Providing weekly food delivery as part of a weight loss program has little impact on outcomes, based on the results of a one-year study conducted in Toronto, Canada.

Published in the Journal of the American College of Cardiology, this study tested four weight loss interventions in 919 overweight Canadian adults. Roughly half of participants were assigned to one of three dietary interventions, which included dietary advice, weekly food delivery, or food delivery plus dietary advice. The other half were part of the control group and received only a dietary brochure at the start of the study.
All of the interventions promoted current dietary guidelines and the DASH diet, which limits salt intake and helps lower blood pressure. While weight loss interventions lasted six months, participants were followed for one year to track outcomes like weight, waist circumference and blood pressure.
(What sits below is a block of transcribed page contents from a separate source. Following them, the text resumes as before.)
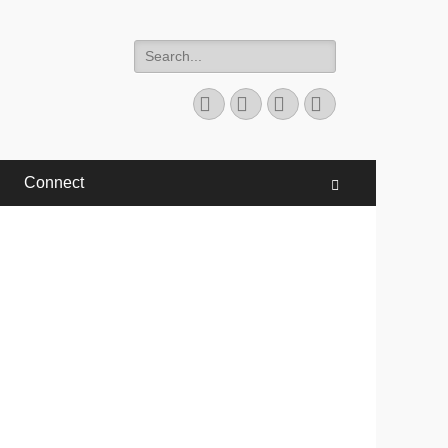
Search
for:
Facebook
Twitter
YouTube
Instagram
Connect
Search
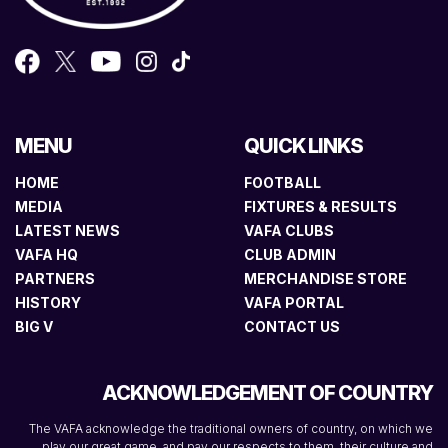
MENU
QUICK LINKS
HOME
FOOTBALL
MEDIA
FIXTURES & RESULTS
LATEST NEWS
VAFA CLUBS
VAFA HQ
CLUB ADMIN
PARTNERS
MERCHANDISE STORE
HISTORY
VAFA PORTAL
BIG V
CONTACT US
ACKNOWLEDGEMENT OF COUNTRY
The VAFA acknowledge the traditional owners of country, on which we
play our great game, and pay our respects to them, their culture and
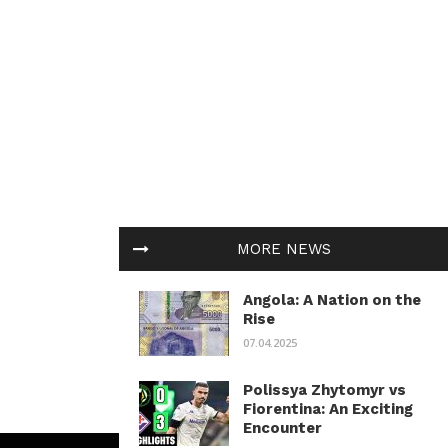
MORE NEWS
Angola: A Nation on the
Rise
07.04.2025
Polissya Zhytomyr vs
Fiorentina: An Exciting
Encounter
The goal of the study was to see whether dietary advice and/or weekly food delivery helps boost weight loss and reduce cardiovascular risk in overweight adults.
The good news is that all participants saw small reductions in weight, waist circumference and blood pressure at six months. A year after the interventions, participants also had lower ten-year risk for developing heart disease, as measured by the Framingham risk score. However, there were no significant differences in outcomes between groups, which means monthly phone calls and weekly food delivery had no impact on weight loss or changes in cardiovascular risk.
Authors did note, however, a difference in drop-out rates between groups. Participants receiving food delivery were much more likely to stay in the study, with only 9% of participants dropping out of the study by six months, compared to 33% of participants with no food delivery. Participants receiving weekly food baskets plus advice also had consistent increases in consumption of recommended foods like fruits, vegetables and whole grains.
Based on findings, authors conclude that providing food as part of a dietary intervention has little added benefit on weight loss or cardiovascular risk reduction. However, findings also confirm the overall benefits of the DASH diet and general dietary guidelines. As other studies have shown, maintaining a healthy diet promotes a healthy weight, reduces risk for heart disease and improves overall health. Authors hope that with future research, we can improve available resources to help adults achieve both a healthy weight and diet.